* _READING PASSAGE_:
*** Begin section ***

65:1 A corruption of the Av. gaokerena of Vend. XX, 17, Aûharmazd Yt. 30, Haptân Yt. 3, Sîrôz, 7. In the old MSS. of the Bundahis the form gôkard occurs thrice, gôkarn once, and gogrv once.

65:2 Reading gil, 'mud.' Windischmann and Justi prefer gar, 'mountain,' and have 'depth of the mountain.'

65:3 That the writer of the Bundahis applies the term vazagh to a lizard, rather than a frog, appears from the 'log-like lizard's body' of Chap. III, 9.

65:4 That is, the Gôkard tree, which is the white Hôm (see Chap. XXVII, 4).

65:5 The Av. karô masyô of Vend. XIX, 140, Bahrâm Yt. 29, Dîn Yt. 7; see also Chap. XXIV, 13.

65:6 Windischmann and Justi prefer translating thus: 'Moreover, the lizard is the spiritual food of those fish;' but this can hardly be reconciled with the Pahlavi text.

66:1 See Chaps. XIV, 26, and XXIV, 13.

66:2 The Av. vâsîm yãm pankâsadvarãm of Yas. XLI, 27.

66:3 Transcribing the Pâz. mârâdu into Pahlavi we have mâr âyin, 'snake's manner.' Compare the text with Bahrâm Yt. 29.

*** End section ***

* _EXERCISE OBJECTIVE_:
Reproduce the footnotes on the Bundahis starting at "65:4 That is, the" and ending at "Bahrâm Yt. 29.", but switch "lizard" to "frog". The rows that follow come from a separate source and are unrelated to the footnotes on the Bundahis.

* _THE DATA_:
*** Begin section ***

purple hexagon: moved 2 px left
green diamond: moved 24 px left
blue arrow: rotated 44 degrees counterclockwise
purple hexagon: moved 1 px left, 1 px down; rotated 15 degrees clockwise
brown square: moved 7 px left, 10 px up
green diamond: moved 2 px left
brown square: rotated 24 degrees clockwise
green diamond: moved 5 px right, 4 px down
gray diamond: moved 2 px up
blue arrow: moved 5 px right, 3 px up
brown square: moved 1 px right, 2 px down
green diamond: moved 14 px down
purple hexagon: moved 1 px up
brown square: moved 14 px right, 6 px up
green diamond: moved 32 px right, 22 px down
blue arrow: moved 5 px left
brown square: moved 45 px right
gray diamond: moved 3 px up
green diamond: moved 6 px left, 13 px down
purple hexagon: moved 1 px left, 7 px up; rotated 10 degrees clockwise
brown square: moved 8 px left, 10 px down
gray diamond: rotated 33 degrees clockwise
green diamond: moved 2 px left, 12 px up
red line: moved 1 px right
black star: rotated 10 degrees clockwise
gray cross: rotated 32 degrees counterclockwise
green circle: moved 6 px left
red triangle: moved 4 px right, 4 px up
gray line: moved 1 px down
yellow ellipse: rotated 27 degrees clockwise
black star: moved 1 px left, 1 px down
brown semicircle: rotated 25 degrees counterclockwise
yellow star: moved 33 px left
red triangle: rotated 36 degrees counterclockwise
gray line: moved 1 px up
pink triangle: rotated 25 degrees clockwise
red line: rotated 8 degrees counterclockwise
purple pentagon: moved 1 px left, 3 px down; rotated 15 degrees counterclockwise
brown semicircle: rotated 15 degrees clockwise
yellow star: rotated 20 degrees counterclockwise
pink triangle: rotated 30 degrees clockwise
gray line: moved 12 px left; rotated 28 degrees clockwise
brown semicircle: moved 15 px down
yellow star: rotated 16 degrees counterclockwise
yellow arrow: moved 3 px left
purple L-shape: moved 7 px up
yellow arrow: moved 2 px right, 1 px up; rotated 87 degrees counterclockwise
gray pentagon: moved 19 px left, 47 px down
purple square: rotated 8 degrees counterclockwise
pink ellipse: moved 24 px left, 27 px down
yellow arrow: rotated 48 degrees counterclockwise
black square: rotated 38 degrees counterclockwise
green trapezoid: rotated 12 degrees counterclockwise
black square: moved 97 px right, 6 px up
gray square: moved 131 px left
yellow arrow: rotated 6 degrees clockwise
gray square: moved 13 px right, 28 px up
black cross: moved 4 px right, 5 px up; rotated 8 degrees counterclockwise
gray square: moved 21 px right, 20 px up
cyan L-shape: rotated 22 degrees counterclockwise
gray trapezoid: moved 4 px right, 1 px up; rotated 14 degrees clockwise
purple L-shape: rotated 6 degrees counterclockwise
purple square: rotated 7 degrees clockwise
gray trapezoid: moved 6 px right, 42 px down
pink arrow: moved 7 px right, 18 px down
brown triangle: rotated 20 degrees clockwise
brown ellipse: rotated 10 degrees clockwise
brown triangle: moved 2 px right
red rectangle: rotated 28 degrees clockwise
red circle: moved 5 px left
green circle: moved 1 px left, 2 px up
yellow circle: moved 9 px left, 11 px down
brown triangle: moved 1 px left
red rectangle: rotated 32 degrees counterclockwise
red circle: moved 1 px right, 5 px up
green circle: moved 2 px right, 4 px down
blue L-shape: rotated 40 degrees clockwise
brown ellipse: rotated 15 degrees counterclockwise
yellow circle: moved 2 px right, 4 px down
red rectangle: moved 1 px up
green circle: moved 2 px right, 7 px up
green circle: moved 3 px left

*** End section ***

* _EXERCISE RESULT_:
65:4 That is, the Gôkard tree, which is the white Hôm (see Chap. XXVII, 4).

65:5 The Av. karô masyô of Vend. XIX, 140, Bahrâm Yt. 29, Dîn Yt. 7; see also Chap. XXIV, 13.

65:6 Windischmann and Justi prefer translating thus: 'Moreover, the frog is the spiritual food of those fish;' but this can hardly be reconciled with the Pahlavi text.

66:1 See Chaps. XIV, 26, and XXIV, 13.

66:2 The Av. vâsîm yãm pankâsadvarãm of Yas. XLI, 27.

66:3 Transcribing the Pâz. mârâdu into Pahlavi we have mâr âyin, 'snake's manner.' Compare the text with Bahrâm Yt. 29.